Estas jirafas metálicas tienen otros andares. No son los andares
cansinos que le miden los tiempos al tiempo.
La llanura que tiene enfrente es azul, plateada, brillante…, depende del día y
de la hora. Por el horizonte cruzan los barcos que van a alguna parte.
Por entre los hierros de las grúas del puerto pasan las
brisas. Están engarzados, asidos entre sí con un sinfín de tornillos y
soldaduras. Las grúas del puerto saludan cada mañana al sol del amanecer que
aparece por Levante; luego, le dice adiós jugando al escondite con la Sierra de
Mijas.
Decidieron modernizar el puerto. Hicieron un malecón nuevo.
O sea, el morro ya estaba más lejos y
los gatos que iban a la caza de los cebos de los pescadores tenían un montón de
rocas más para buscarse los pescadillos que servían de cebo; otras veces, su
‘pesca’ era en el zurrón perdido de vista. Ya se sabe lo listos que son los
gatos.
Los cruceristas llegarían en barcos muy grandes. Como
ciudades que se echan a la mar. Venían de puertos lejanos. Y ya no tenían tan a
mano las palomas del parque que le hablaban de tú al Maestro Alcántara cuando
era muchacho.
Y pensaron también, miren por dónd, en unos mecanos
gigantescos. Como las Torres Florentino se ven desde El Escorial, no quisieron
ser menos y decidieron que la gente
viese las grúas desde Cártama o desde lo alto de la Cuesta de la Reina o
desde que el Melillero sale por la bocana del puerto… de Melilla.

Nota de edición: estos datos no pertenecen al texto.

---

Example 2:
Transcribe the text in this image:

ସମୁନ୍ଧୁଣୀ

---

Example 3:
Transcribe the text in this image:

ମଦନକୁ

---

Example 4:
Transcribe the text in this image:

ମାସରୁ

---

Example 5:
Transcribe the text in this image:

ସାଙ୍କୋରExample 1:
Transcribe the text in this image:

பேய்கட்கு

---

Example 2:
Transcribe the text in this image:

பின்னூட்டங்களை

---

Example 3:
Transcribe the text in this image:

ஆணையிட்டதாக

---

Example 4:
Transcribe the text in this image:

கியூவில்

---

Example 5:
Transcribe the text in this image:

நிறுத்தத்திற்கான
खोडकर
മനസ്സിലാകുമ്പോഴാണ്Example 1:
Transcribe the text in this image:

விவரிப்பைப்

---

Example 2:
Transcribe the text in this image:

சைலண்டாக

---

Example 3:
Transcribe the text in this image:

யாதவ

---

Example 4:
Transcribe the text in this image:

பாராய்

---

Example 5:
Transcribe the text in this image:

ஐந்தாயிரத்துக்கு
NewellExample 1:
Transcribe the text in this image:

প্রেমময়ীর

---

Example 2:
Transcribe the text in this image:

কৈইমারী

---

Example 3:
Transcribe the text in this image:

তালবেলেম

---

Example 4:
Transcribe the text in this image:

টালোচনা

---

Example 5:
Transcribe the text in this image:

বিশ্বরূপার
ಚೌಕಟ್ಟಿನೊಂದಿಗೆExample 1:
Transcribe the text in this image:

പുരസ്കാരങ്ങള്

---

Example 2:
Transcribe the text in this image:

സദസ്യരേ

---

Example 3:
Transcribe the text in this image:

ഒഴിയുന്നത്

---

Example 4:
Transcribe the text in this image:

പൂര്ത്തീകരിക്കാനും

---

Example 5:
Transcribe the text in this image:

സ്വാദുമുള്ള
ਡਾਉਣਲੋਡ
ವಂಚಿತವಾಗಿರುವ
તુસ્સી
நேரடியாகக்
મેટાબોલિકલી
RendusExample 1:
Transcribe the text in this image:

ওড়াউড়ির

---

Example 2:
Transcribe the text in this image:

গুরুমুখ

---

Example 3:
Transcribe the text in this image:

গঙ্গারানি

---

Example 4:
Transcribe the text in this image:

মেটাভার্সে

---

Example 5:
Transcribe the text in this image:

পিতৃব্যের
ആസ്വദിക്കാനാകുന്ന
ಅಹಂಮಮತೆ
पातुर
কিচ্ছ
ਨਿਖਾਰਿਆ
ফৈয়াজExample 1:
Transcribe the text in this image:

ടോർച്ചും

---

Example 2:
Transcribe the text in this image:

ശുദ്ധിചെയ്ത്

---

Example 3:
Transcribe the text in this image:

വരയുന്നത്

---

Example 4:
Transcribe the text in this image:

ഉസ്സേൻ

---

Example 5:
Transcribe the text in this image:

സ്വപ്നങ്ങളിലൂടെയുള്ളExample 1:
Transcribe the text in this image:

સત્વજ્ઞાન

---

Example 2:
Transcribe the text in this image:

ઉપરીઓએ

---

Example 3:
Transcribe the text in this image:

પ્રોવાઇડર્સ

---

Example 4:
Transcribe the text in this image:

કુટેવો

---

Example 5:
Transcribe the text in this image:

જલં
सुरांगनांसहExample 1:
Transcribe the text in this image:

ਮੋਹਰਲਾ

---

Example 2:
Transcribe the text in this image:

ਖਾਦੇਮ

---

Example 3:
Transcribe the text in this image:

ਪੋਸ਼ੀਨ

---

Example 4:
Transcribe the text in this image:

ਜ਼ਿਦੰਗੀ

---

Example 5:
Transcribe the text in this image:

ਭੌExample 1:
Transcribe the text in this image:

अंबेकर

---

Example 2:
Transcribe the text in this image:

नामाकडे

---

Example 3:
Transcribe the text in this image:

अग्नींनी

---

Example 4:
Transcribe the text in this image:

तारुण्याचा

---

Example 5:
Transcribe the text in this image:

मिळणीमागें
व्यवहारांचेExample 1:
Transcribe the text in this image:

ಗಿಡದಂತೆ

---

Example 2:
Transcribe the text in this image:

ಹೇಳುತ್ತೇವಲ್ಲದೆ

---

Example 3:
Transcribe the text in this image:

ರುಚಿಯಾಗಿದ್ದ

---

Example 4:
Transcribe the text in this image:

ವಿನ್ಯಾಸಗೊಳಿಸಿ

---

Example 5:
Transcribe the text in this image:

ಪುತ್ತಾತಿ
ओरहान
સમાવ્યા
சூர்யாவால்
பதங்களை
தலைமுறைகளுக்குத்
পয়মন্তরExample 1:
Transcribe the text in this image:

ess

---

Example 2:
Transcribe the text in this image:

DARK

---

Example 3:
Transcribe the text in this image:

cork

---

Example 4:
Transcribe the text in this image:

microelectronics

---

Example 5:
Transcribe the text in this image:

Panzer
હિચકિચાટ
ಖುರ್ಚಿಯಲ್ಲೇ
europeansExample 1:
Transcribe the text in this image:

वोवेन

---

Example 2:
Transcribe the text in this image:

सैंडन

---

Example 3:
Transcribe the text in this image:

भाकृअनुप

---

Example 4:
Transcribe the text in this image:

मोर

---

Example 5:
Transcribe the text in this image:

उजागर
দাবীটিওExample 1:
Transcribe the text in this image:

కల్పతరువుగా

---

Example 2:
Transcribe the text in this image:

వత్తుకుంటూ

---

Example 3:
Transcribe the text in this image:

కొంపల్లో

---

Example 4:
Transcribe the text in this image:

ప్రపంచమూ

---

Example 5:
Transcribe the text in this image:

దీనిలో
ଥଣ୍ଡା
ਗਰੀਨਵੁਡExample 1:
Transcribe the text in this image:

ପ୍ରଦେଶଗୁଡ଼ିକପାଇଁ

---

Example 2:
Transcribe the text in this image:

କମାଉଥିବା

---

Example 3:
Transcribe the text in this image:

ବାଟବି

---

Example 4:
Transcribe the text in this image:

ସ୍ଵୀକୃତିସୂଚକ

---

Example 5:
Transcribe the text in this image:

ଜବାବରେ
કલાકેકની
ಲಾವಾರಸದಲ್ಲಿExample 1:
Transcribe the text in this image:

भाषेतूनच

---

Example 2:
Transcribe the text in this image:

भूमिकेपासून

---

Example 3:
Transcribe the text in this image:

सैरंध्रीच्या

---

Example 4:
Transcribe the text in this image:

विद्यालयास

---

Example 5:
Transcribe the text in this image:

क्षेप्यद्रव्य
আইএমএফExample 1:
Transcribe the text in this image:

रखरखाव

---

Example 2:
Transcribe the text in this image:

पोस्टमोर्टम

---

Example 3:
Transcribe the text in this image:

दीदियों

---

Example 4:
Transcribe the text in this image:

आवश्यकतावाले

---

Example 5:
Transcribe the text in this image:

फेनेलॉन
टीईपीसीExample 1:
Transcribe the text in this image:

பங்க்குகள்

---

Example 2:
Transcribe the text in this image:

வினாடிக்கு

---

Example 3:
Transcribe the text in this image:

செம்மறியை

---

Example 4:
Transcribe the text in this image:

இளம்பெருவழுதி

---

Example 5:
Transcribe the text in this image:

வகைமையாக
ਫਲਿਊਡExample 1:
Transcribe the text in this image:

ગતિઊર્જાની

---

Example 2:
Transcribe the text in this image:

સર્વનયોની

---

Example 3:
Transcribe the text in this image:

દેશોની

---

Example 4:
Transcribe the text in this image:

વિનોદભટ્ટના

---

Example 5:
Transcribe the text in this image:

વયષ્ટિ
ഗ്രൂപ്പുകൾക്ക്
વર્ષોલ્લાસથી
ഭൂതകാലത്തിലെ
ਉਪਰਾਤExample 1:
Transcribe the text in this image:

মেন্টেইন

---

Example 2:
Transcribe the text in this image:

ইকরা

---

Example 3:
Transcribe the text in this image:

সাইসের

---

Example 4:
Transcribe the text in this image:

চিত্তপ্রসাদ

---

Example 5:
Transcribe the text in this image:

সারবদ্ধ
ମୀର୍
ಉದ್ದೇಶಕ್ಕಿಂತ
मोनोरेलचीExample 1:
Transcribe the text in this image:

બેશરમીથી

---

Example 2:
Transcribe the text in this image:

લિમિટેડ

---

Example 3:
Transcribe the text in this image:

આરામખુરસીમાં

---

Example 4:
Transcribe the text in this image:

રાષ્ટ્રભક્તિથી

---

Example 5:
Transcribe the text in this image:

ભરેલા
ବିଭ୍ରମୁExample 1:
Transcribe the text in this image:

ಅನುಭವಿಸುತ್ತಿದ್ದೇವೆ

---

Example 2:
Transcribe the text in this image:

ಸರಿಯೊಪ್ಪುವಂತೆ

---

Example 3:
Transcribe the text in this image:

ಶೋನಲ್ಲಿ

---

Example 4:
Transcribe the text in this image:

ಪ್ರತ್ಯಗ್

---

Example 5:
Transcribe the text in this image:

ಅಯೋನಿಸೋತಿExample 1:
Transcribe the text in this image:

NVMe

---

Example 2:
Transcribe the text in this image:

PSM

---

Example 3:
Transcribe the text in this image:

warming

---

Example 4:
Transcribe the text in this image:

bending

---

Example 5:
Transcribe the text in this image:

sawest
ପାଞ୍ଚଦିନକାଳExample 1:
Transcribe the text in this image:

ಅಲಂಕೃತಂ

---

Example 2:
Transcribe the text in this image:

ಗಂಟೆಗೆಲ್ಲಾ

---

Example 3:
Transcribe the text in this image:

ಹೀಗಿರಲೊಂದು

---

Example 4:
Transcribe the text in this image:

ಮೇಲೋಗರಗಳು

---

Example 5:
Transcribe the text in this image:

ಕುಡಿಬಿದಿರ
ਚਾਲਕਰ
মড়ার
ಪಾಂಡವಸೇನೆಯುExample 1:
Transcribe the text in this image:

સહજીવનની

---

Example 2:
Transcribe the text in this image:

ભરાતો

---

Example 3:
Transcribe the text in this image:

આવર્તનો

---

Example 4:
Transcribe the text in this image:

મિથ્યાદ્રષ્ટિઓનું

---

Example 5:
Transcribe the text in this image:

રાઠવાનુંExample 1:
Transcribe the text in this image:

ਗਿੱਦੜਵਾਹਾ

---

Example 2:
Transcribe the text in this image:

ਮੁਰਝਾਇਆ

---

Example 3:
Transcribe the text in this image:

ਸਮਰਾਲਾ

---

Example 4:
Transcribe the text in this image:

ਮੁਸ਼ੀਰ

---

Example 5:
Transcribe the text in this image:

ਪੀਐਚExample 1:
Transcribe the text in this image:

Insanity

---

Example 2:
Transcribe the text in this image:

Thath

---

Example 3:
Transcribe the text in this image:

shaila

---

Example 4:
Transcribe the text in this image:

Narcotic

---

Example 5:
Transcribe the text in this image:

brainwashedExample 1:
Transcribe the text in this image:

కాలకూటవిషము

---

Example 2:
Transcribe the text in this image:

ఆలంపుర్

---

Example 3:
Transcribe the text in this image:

Son feas. Rompen, desentonan. Me decía, hace unos día,s un
amigo desde la barandilla de Gibralfaro: “lo que le faltaba a La Malagueta era
esos bichos metálicos”: Por cierto, caía la tarde, unos torerillos de escuela
toreaban un toro imaginario en la arena dorada de la plaza. Pero las grúas…
¡vaya por Dios, se lucieron con el invento!